Going into Thursday night’s matchup, Boston College ranked 12th in the nation in marginal passing explosiveness (based on down, distance and field position, how a team performed relative to the expected outcome based on national averages) and fifth in marginal passing efficiency. Cupcakes or not, that’s a far cry from anything BC fans had seen in quite a while.

Nevertheless, Wake Forest would be Brown’s first true test. This was a defense that ranked 17th in passing IsoPPP allowed last year, and returned perhaps the ACC’s best cornerback, in Essang Bassey.

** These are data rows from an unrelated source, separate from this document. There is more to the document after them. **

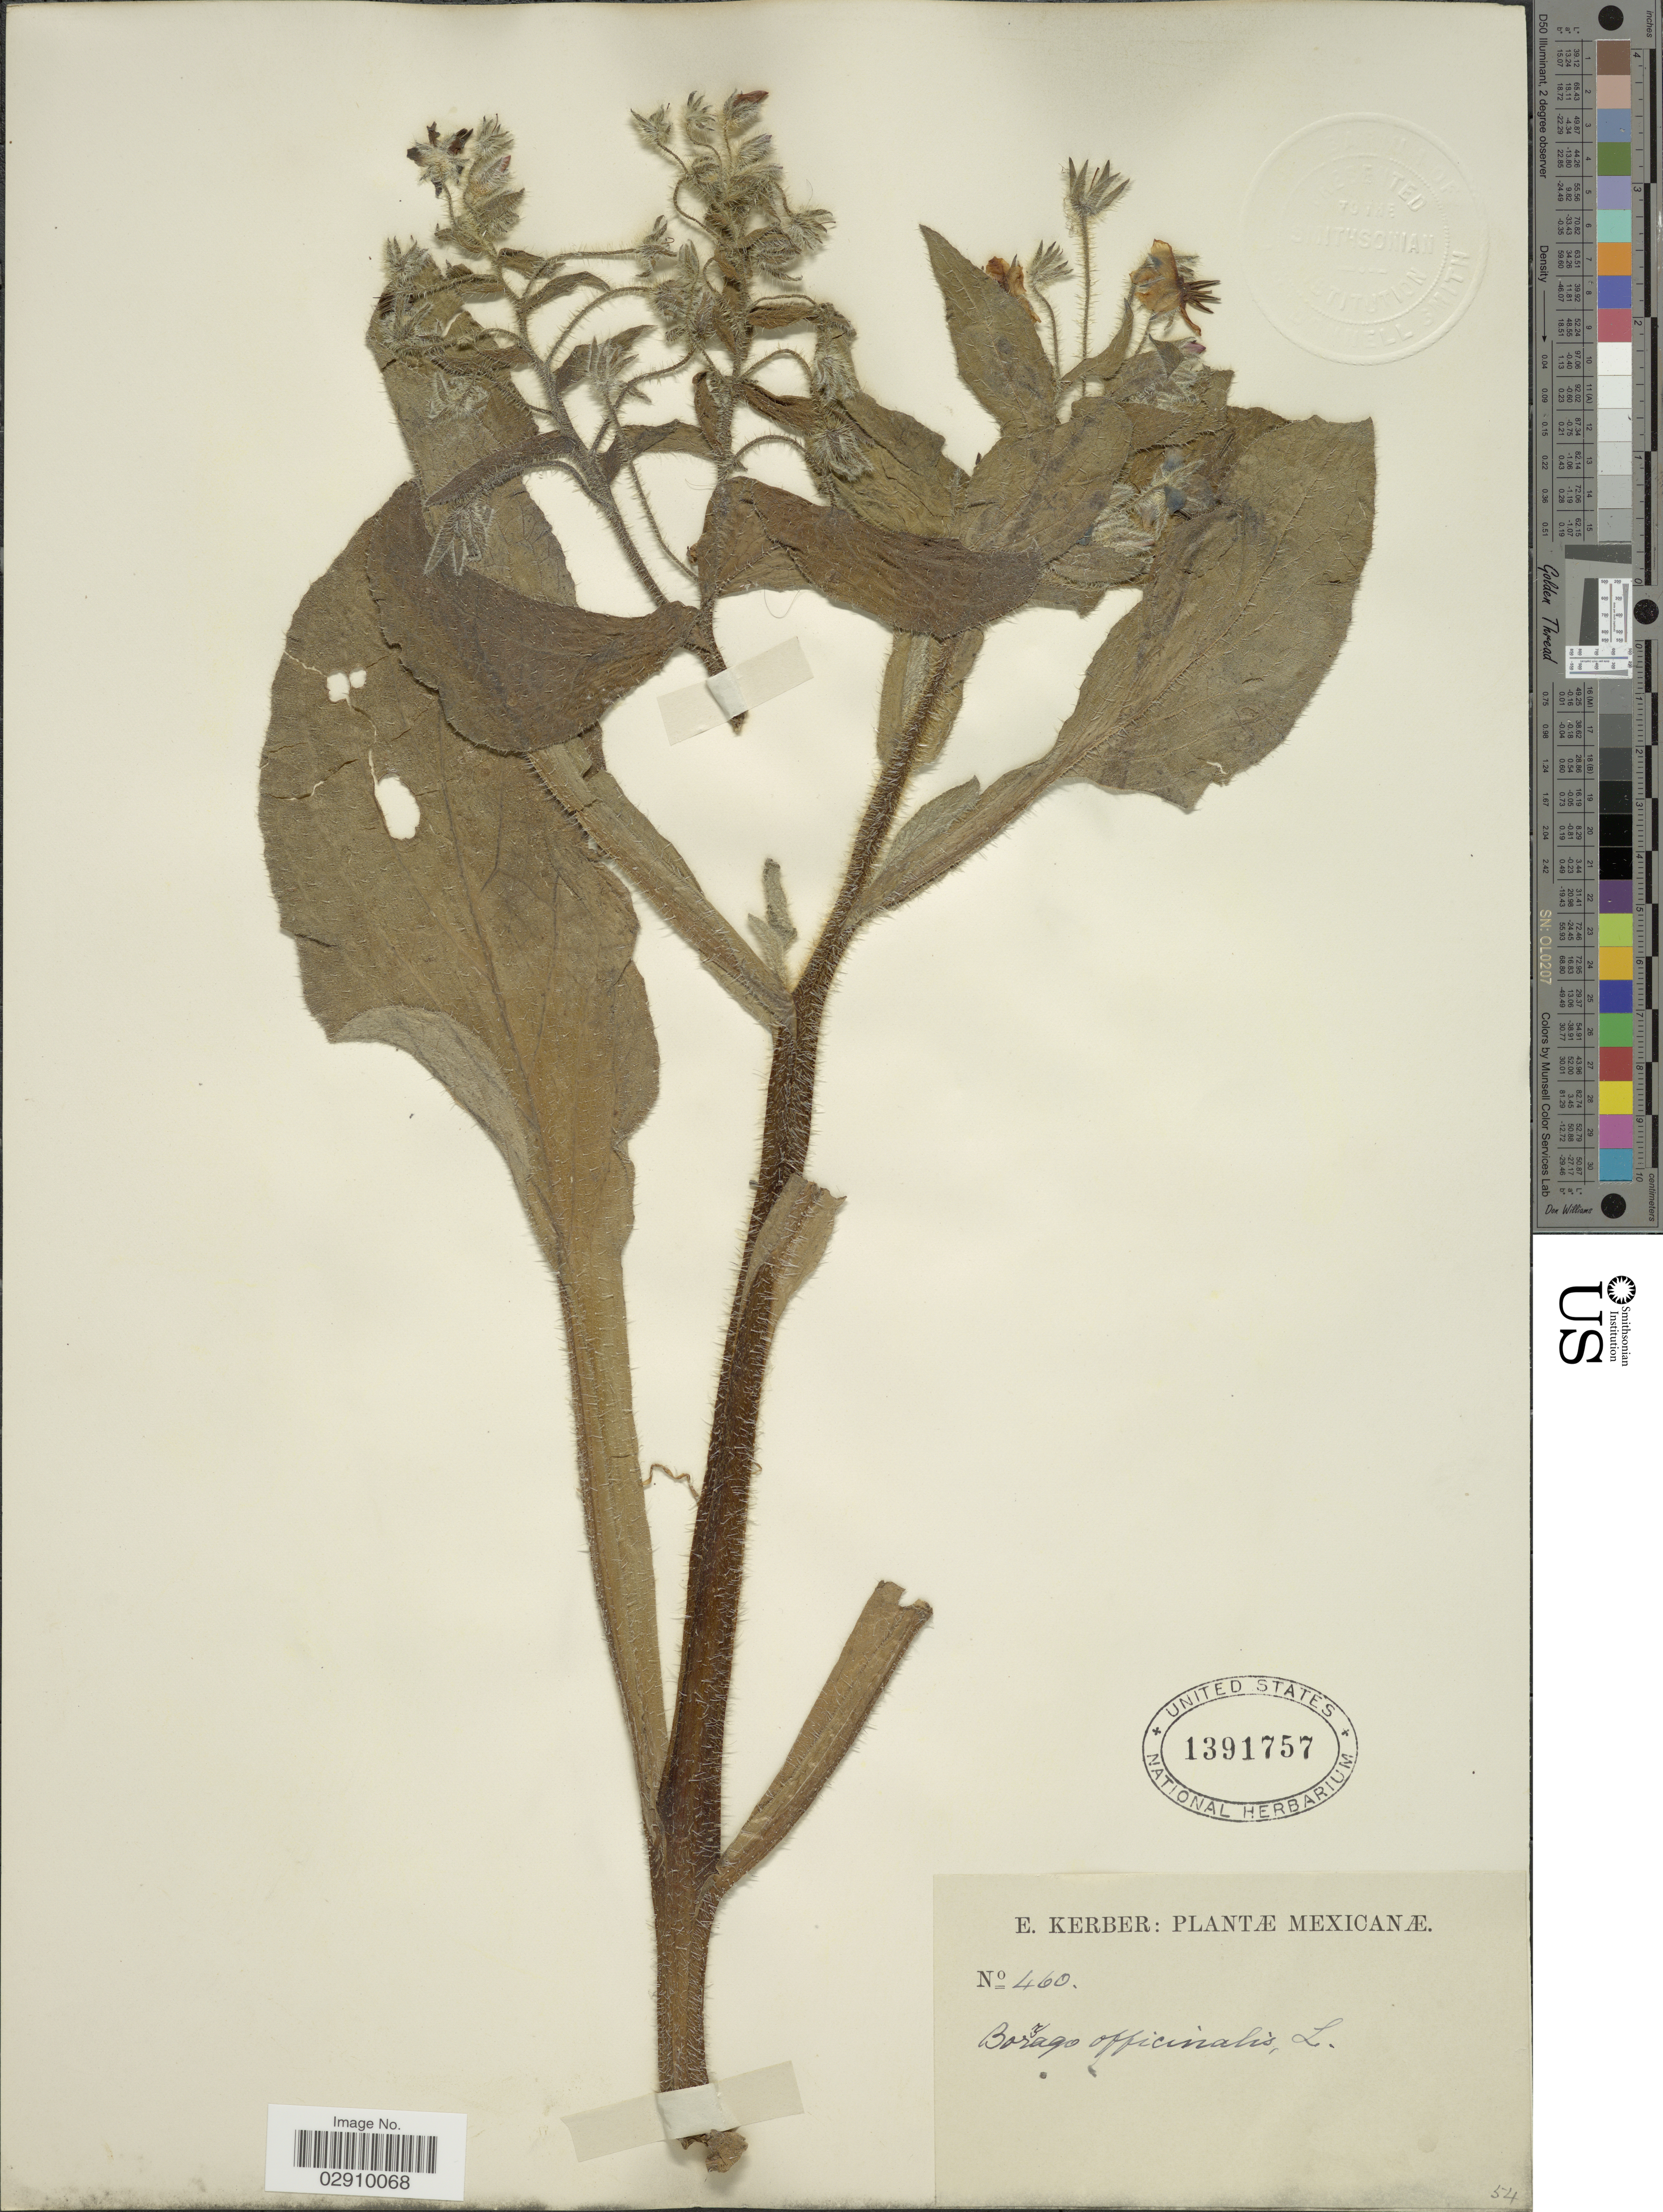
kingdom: Plantae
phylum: Tracheophyta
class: Magnoliopsida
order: Boraginales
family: Boraginaceae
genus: Borago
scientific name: Borago officinalis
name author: L.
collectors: E. Kerber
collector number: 460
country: Mexico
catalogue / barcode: US 1391757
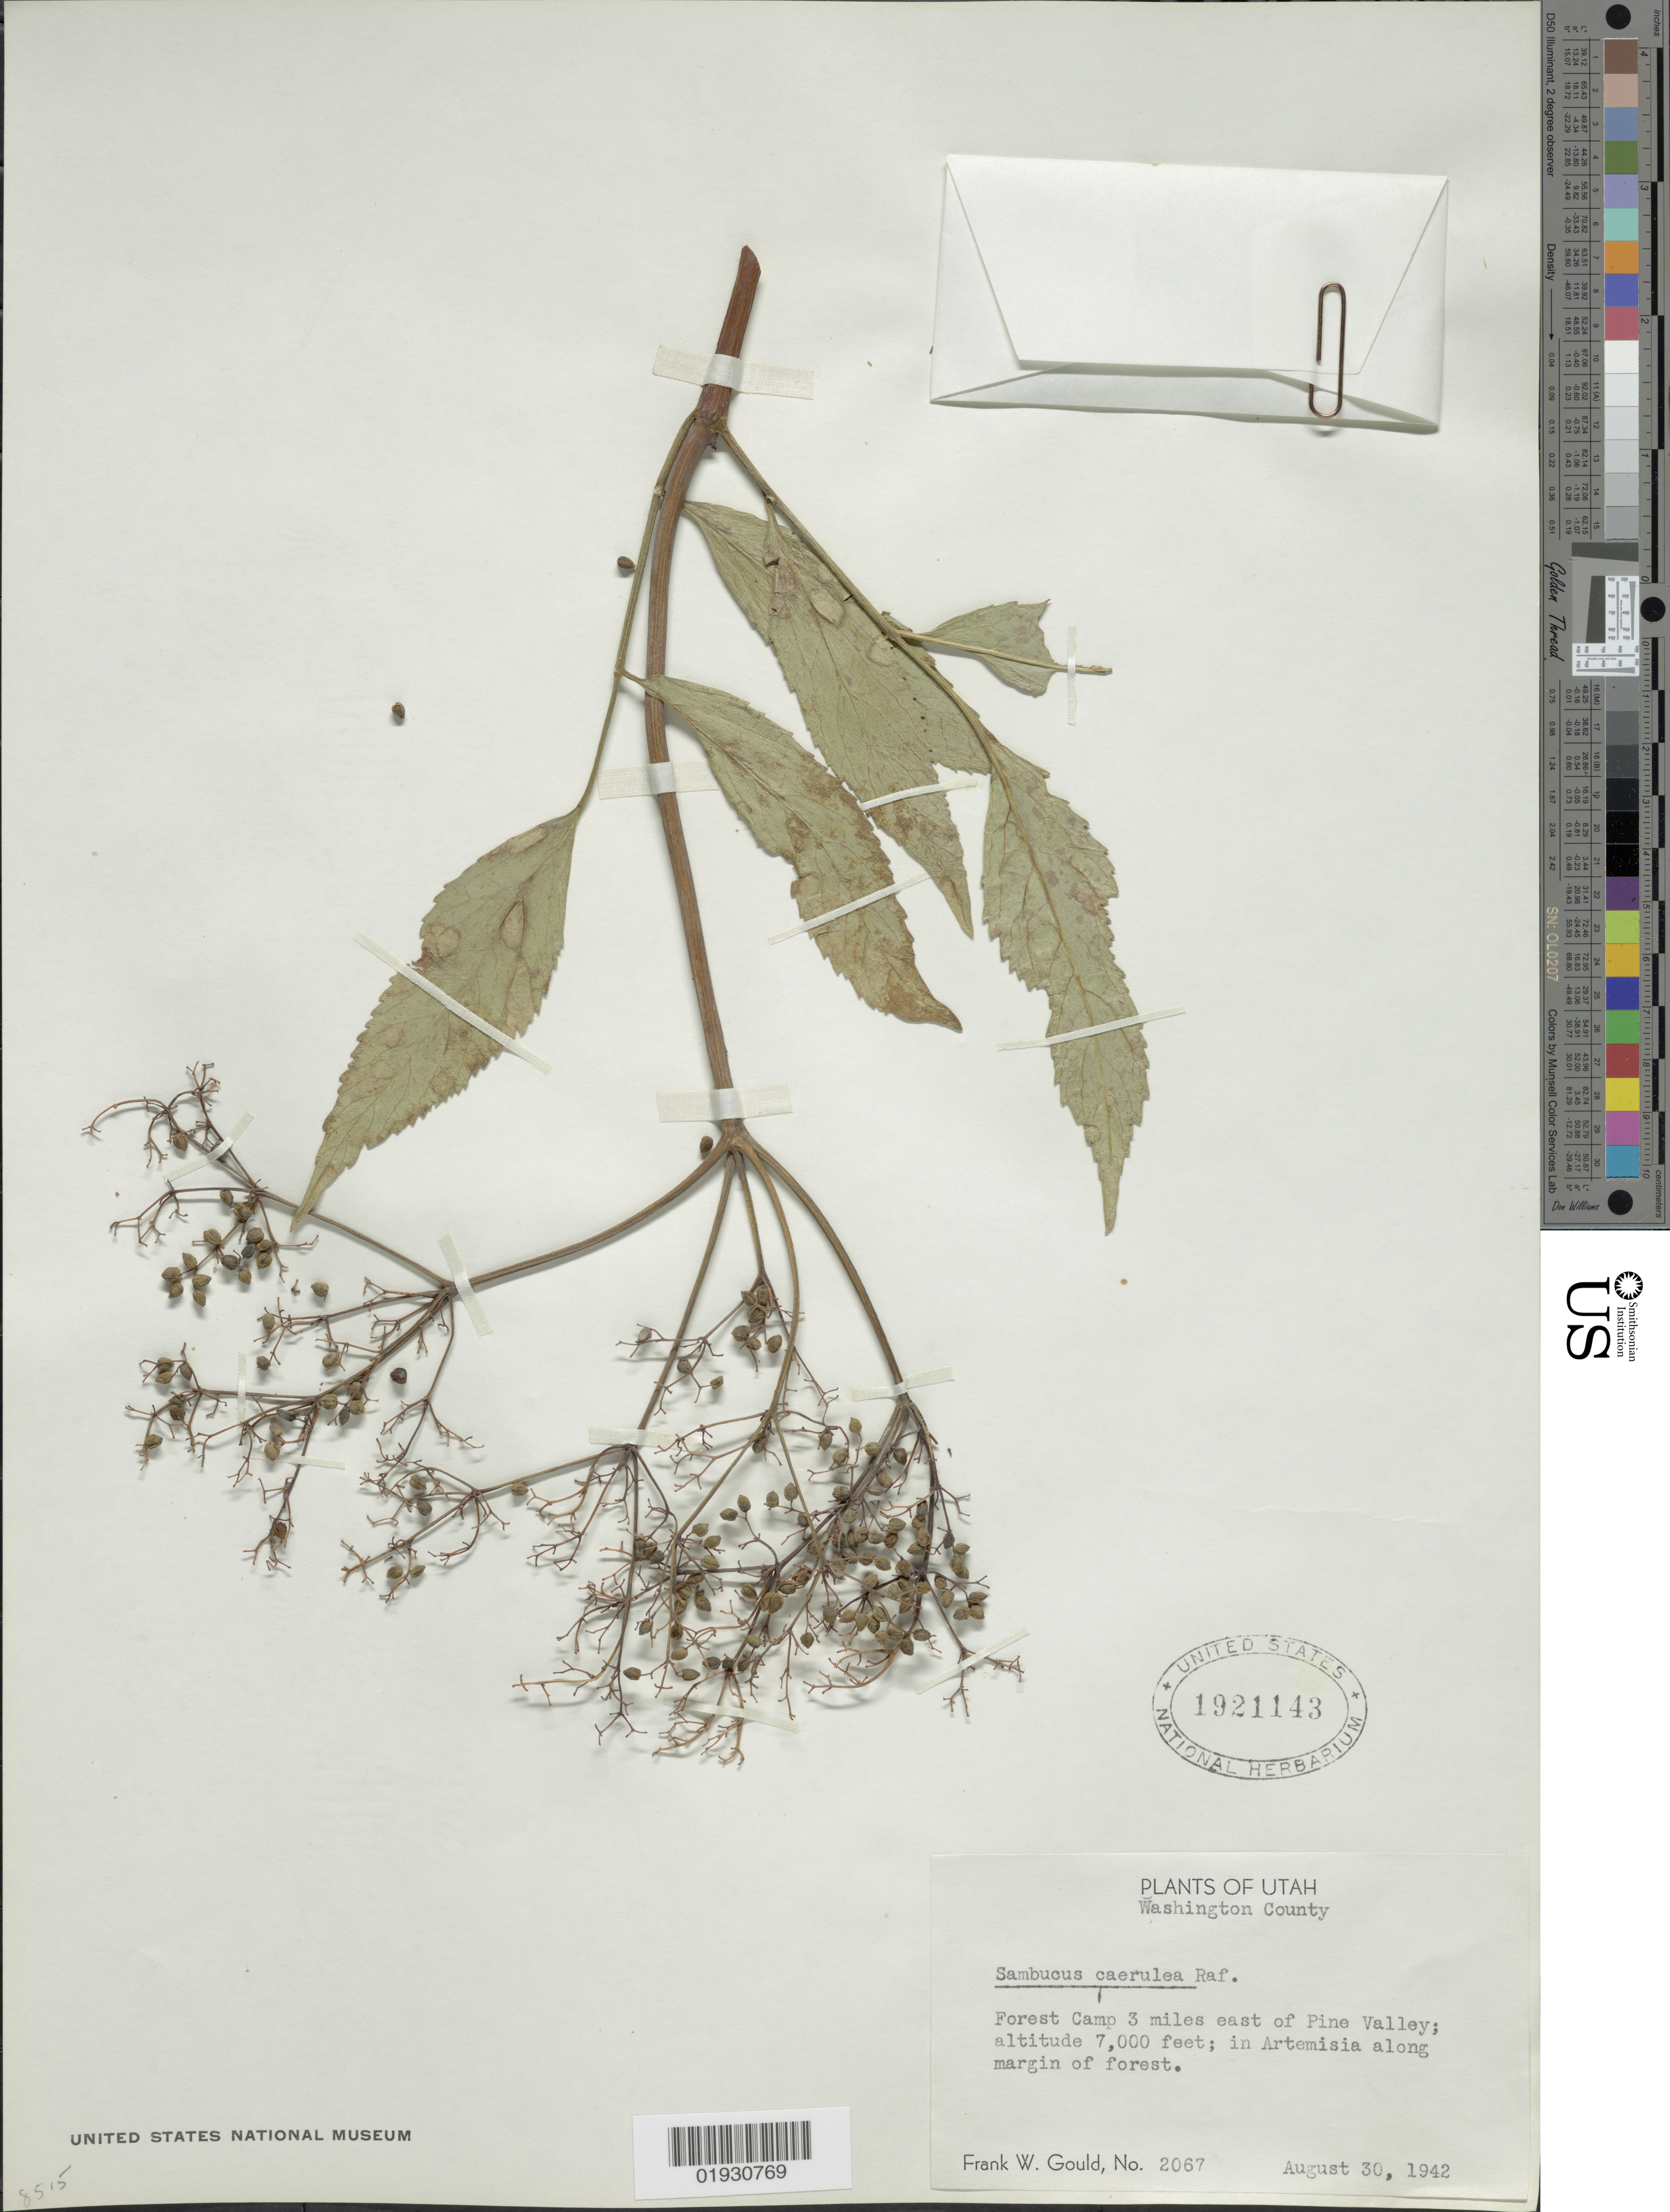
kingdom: Plantae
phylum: Tracheophyta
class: Magnoliopsida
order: Dipsacales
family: Viburnaceae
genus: Sambucus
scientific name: Sambucus cerulea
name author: Raf.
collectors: F. W. Gould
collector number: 2067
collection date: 1942-08-30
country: United States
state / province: Utah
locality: Washington County, Forest Camp 3 miles east of Pine Valley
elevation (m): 2134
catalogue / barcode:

Suffice it to say, he dominated.

He completed 16 of his 25 attempts for 304 yards and five touchdowns -- the most by a Boston College signal caller since Matt Ryan did it in 2007.

In fact, his 626 yards are the most since Chase Rettig, in 2012, to start a season, and his nine touchdowns are more than any Eagle QB this century over the first three games of a season.

With help from a run-of-the-mill 33 carry, 185 yard, one touchdown day from Dillon, a star-making outing from receiver Jeff Smith, the continuing emergence of Tommy Sweeney as one of the best tight ends in the country, and an offensive line that allowed just one sack, Brown looked like the answer to Steve Addazio’s prayers.

There’s some stuff to clean up as far as the run defense goes, but he pass defense looked cohesive, getting after the passer for four sacks and six hurries, to accompany a pair on interceptions. Although, Wake Forest has an extremely underrated offensive line that is about as good as any in the ACC, and, realistically, two of Wake’s scores came either directly or indirectly from special teams mishaps.

Who cares, though? Boston College is scoring points. Anthony Brown is completing more than half of his passes. A.J. Dillon is a superhero. The offensive line is eating other abnormally large humans alive. Play action is devastating. They’re converting third and longs at a top 20 rate. Sometimes, opposing defenses actually have less than a million people in the box. This is truly heady stuff.

It doesn’t feel right to say this, but, perhaps, with a couple of big non-conference games coming up, before the ACC slate gets fully engaged, it will be the offense that carries the defense while that group tries to establish a new leadership core.

It’s about time those guys made up for 2015.